◆ **Exercise prompt**
Quote all lines below exactly. Images stay out.

Plain-text engineering files
((
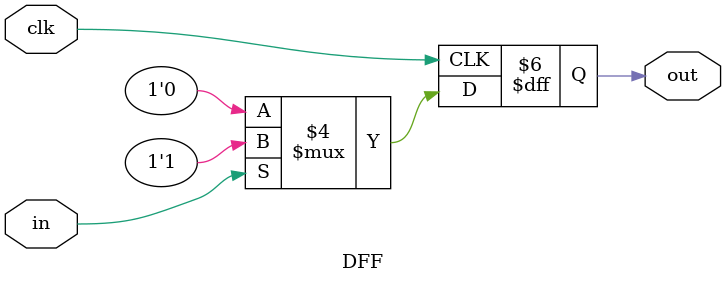
<source format=v>
/**
* Data-Flip-Flop
* out[t+1] = in[t]
*/

`default_nettype none
module DFF(
		input clk,
		input in,
		output reg out = 0
);

	// No need to implement this module
	// This module is implemented in verilog using reg-variables
	always @(posedge clk)
		if (in) out <= 1'b1;
		else out <= 1'b0;

endmodule


</source>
))
◆ **Solution to the exercise**
<source format=v>
/**
* Data-Flip-Flop
* out[t+1] = in[t]
*/

`default_nettype none
module DFF(
		input clk,
		input in,
		output reg out = 0
);

	// No need to implement this module
	// This module is implemented in verilog using reg-variables
	always @(posedge clk)
		if (in) out <= 1'b1;
		else out <= 1'b0;

endmodule


</source>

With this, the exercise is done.